Leiria, 7 de maio de 2042
É de George Orwell a seguinte frase:
“Toda propaganda de guerra, toda a gritaria, as mentiras e o ódio, vêm invariavelmente das pessoas que não estão lutando”.
Políticos procuravam explicação para uma guerra na Europa, nos idos de vinte. Comentadores teorizavam o conflito. Mas, no campo de batalha, na prática, quem perecia eram seres humanos de longe comandados.
No campo da educação, talvez se pudesse estabelecer um paralelo. De igual modo, se poderia dizer que a teoria provinha de pessoas que não estavam fazendo o que teorizavam.
Decorria a guerra na Ucrânia, quando voltei a Portugal, correspondendo a convites de amigos. Encontrei uma sociedade exausta de reformismos. Deparei com vidas plastificadas e apressadas, com escolas possuídas por uma angústia pandémica. Reencontrei professores doentes da mesma solidão de antanho. No chão da escola, convivi com crianças sujeitas a um bombardeamento sensorial e perceptivo do cérebro.
Num congresso, reencontrei o amigo Carlos, que repetia o apelo feito há trinta, quarenta anos:
“Não podemos continuar com uma escola instrucionista, que digitaliza a relação humana. Acabemos com a sala de aula e com o intervalo”.
Em outros eventos, retomei contato com educadores, que já não via, desde que partira do meu país para um voluntário exílio. Retomei conversas adiadas, com eles preparei projetos de mudança. Mas, também sofri a decepção de reencontrar alguns desses amigos convertidos em áulicos.
Se lhes propunha o diálogo, reagiam como reagiu a diretora da Escola da Ponte, em 1976:
“Está proibido de fazer o que disse que quer fazer. Aqui, quem manda sou eu e o Senhor Delegado Escolar!”
No mês de maio de há vinte anos, fui até Leiria. Encontrei educadores como a Hélia, que me ajudavam a manter a esperança que nunca morre. Mais uma vez, me mostrava disponível para partilhar práxis aprendidas em terra alheia.
Esperava-me um debate sobre “novas construções sociais de aprendizagem”. Nele participaria um amigo de longa data. Ele fora convidado, aceitara o convite e confirmara a presença. Mas, quando tomou conhecimento de que eu faria parte da mesa de debate, recusou participar, invocando “razões de ordem pessoal”.
Não havia “razões de ordem pessoal”. Havia gente que estudava, estudava e ia aumentando a arrogância intelectual. Havia quem detestasse quem havia posto em prática o que apenas se teorizava. A erudição dessa gente era a negação da sua prática.
Naquele tempo, eu já não me decepcionava, apenas sentia compaixão e receio de que o teoricismo continuasse a comprometer a mudança e a inovação.

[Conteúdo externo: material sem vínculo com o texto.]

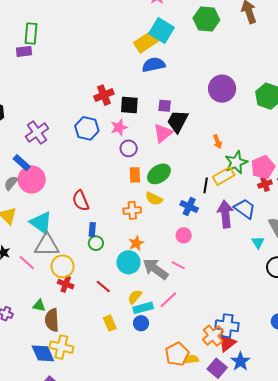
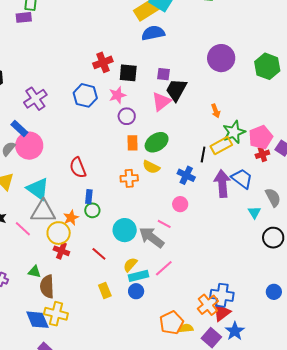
orange star: (136, 243) -> (71, 218), moved
pink line: (178, 265) -> (164, 224), moved

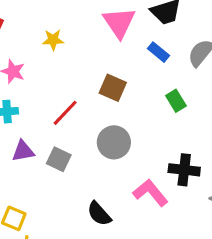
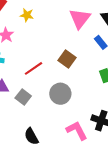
yellow star: (53, 40) -> (27, 15), moved
black semicircle: (99, 214) -> (31, 136), moved

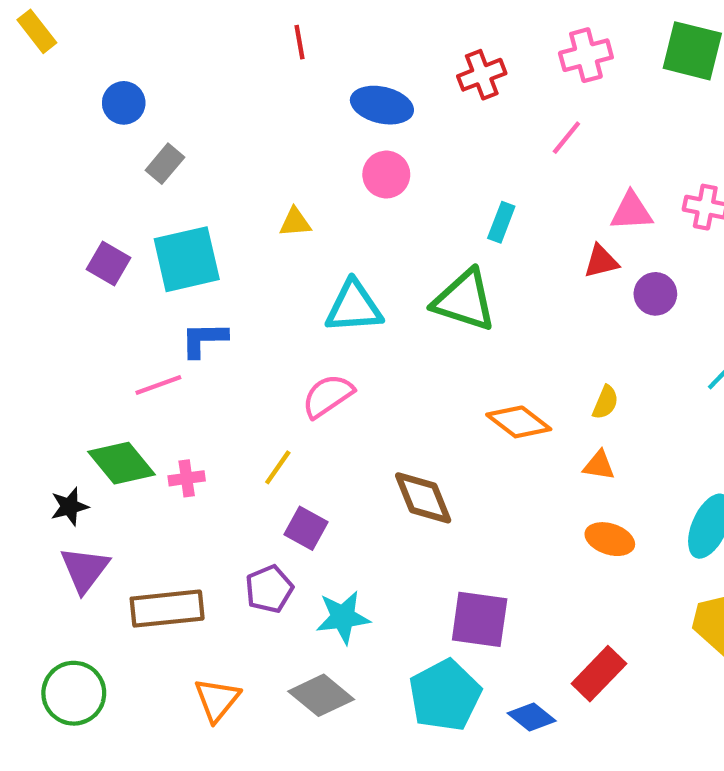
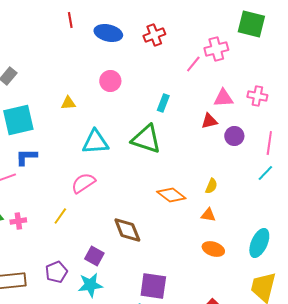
pink cross: (586, 55) -> (216, 49), moved
blue ellipse: (382, 105) -> (108, 33), moved
purple square: (306, 528) -> (94, 256), moved

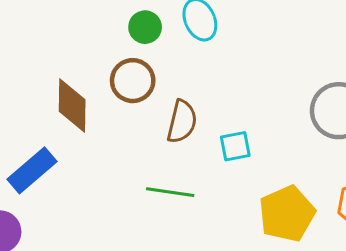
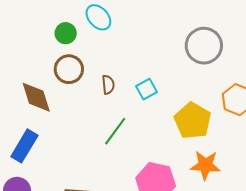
brown semicircle: (182, 122) -> (108, 85), size x0.7
green line: (170, 192) -> (115, 131), turned -44

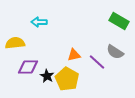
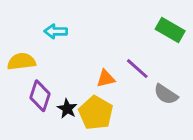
gray semicircle: (115, 52) -> (166, 94), moved
purple line: (97, 62) -> (137, 69), moved
purple diamond: (28, 67) -> (40, 96), turned -70

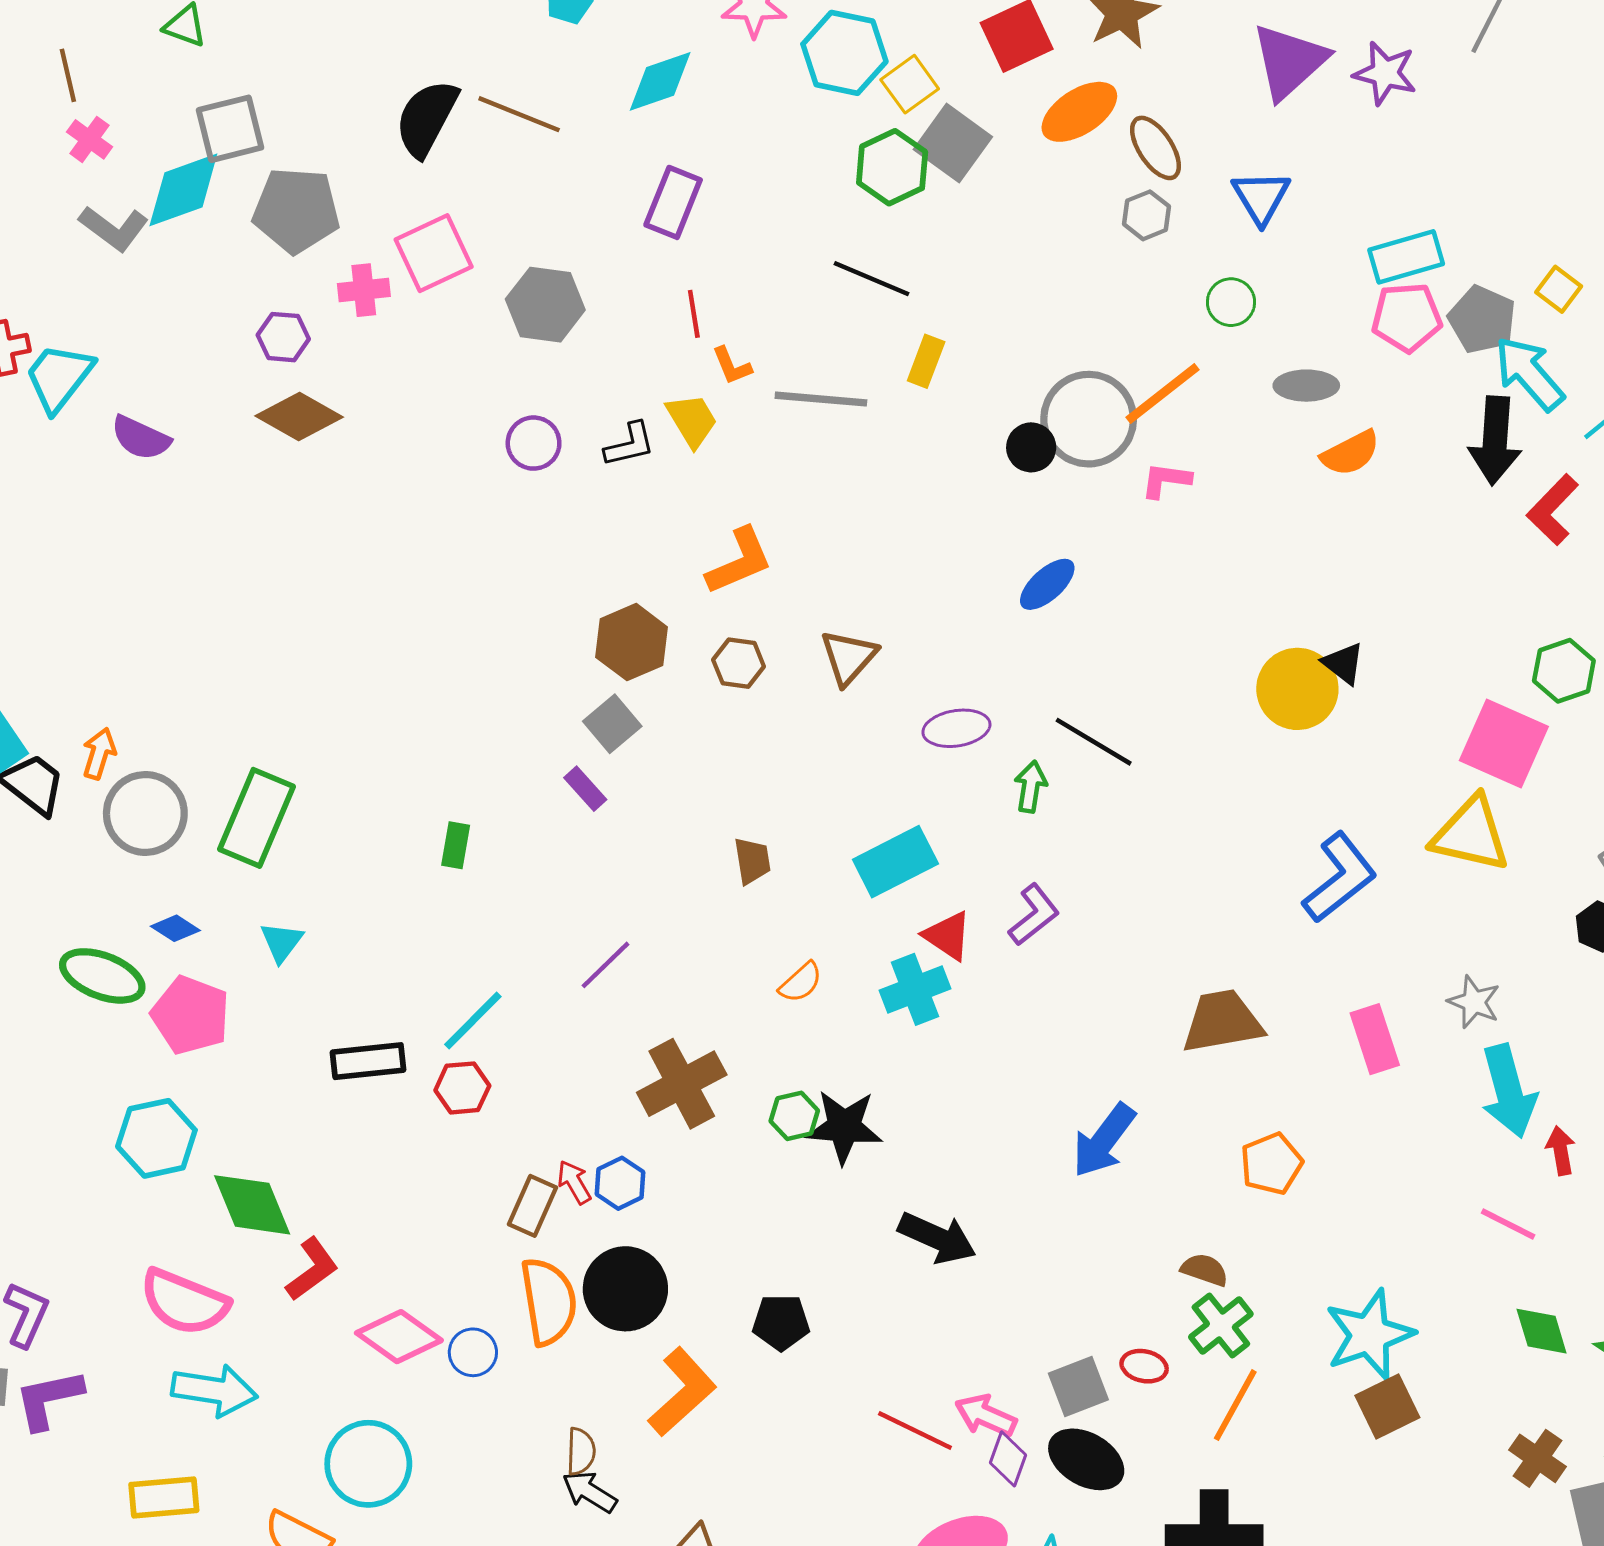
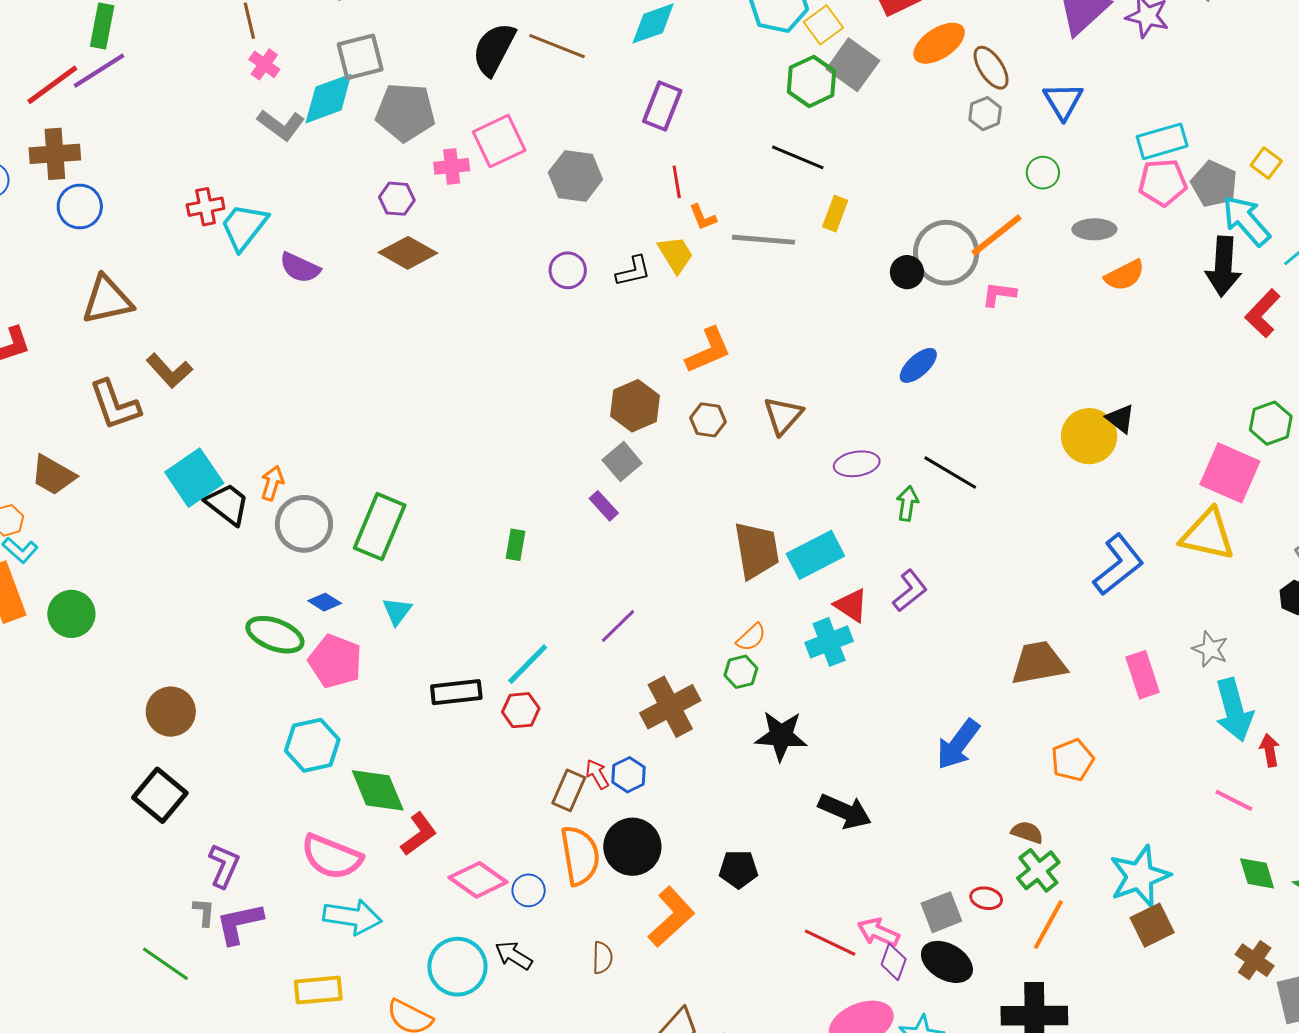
brown trapezoid: (752, 861) -> (757, 550), moved, size x1.8
green hexagon: (794, 1116) -> (741, 672), moved
black arrow: (590, 1492) -> (514, 955), moved

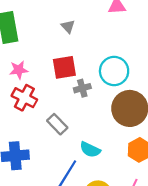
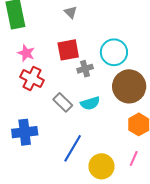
pink star: (19, 70) -> (26, 53), turned 30
cyan semicircle: (90, 150) -> (90, 103), moved, turned -42

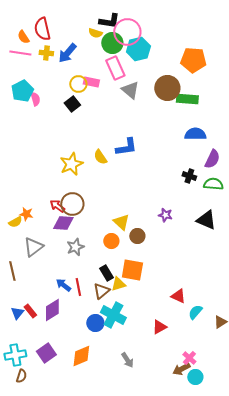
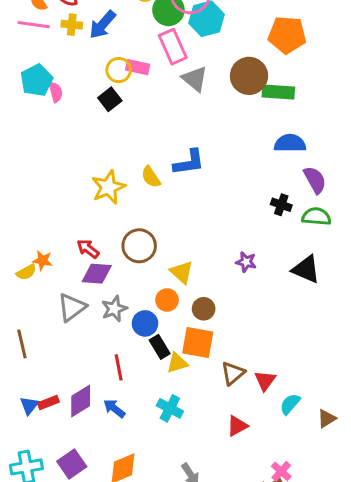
purple semicircle: (212, 159) -> (315, 180), turned -54
brown circle: (72, 204) -> (139, 246), moved
brown circle: (137, 236) -> (204, 309), moved
gray triangle: (33, 247) -> (72, 307), moved
blue arrow: (63, 285) -> (114, 408), moved
brown triangle: (101, 291) -> (233, 373), moved
red triangle: (178, 296) -> (265, 381), turned 42
red rectangle: (30, 311) -> (48, 403), turned -72
cyan cross: (113, 315) -> (170, 408), size x0.7
blue circle: (95, 323) -> (145, 323), moved

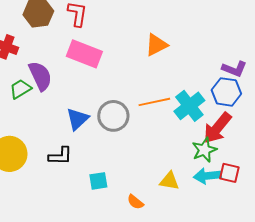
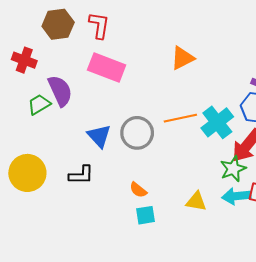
blue triangle: (77, 119) -> (99, 136), turned -30
cyan square: (98, 181) -> (146, 215), moved
orange semicircle: (135, 202) -> (138, 190), moved

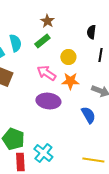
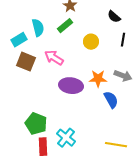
black semicircle: (91, 32) -> (114, 17), turned -56
pink arrow: (46, 73) -> (54, 58), moved
orange star: (70, 81) -> (98, 79), moved

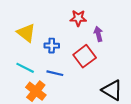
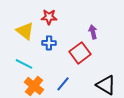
red star: (78, 18) -> (49, 17), moved
blue line: (55, 73) -> (63, 84), moved, turned -63

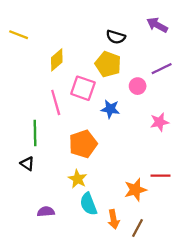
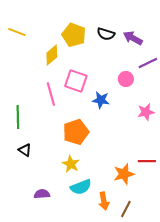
purple arrow: (157, 25) -> (133, 38), moved
yellow pentagon: (108, 64) -> (74, 35), moved
green line: (35, 133) -> (18, 117), moved
cyan semicircle: (88, 204) -> (81, 187), turned -90

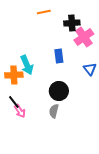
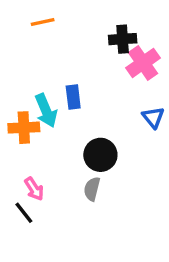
orange line: (44, 12) -> (43, 22), moved
blue rectangle: (59, 56) -> (73, 97), moved
black line: (14, 102) -> (24, 213), moved

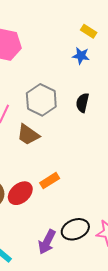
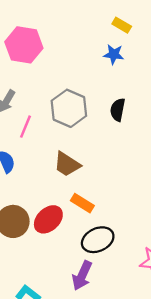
brown trapezoid: (28, 135) -> (67, 164), moved
orange rectangle: (50, 181) -> (82, 203), turned 66
black ellipse: (75, 229) -> (98, 240), moved

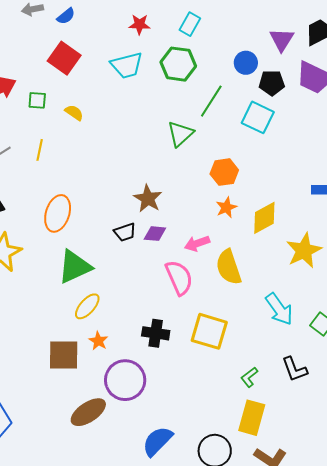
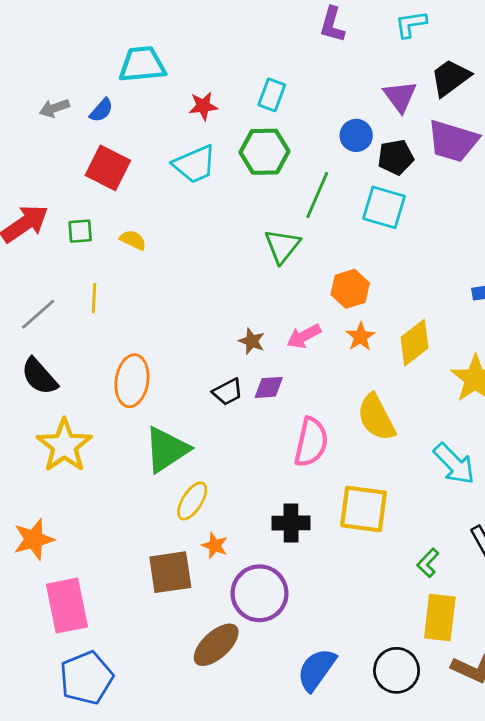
brown star: (148, 199) -> (252, 341), size x0.7
pink arrow: (197, 243) -> (304, 336), moved
pink semicircle: (179, 278) -> (311, 442), turned 45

Quando eu propunha mudança, essa gente contribuía para proibir a mudança. Quando propunha reflexão, interpretavam-na como imposição. Quando me propunha dialogar, respondiam com o silencia e o ostracismo. Quando disponibilizava ajuda, recusavam-na. Quando pedia que me dessem razões da recusa, ignoravam os meus pedidos. Quando ajudava educadores a inovar, impediam que os educadores inovassem.
Recordo-me de, já nos idos de setenta, me ter cansado de escutar palestras proferidas por gente que lia o que um retroprojetor de acetatos debitava. Nos idos de vinte, já não conseguia suportar palestras de power point em que se falava de inovação e “boas práticas”.
A que se referiam? Onde estariam as “boas práticas”? De que andávamos a falar, desde há mais de quatro décadas?
Quando visitei Portugal, muitas aprendizagens fiz. Não na observação de práticas, mas na leitura de teses produzidas por inovadores não-praticantes. Também compreendi por que havia guerra na Ucrânia.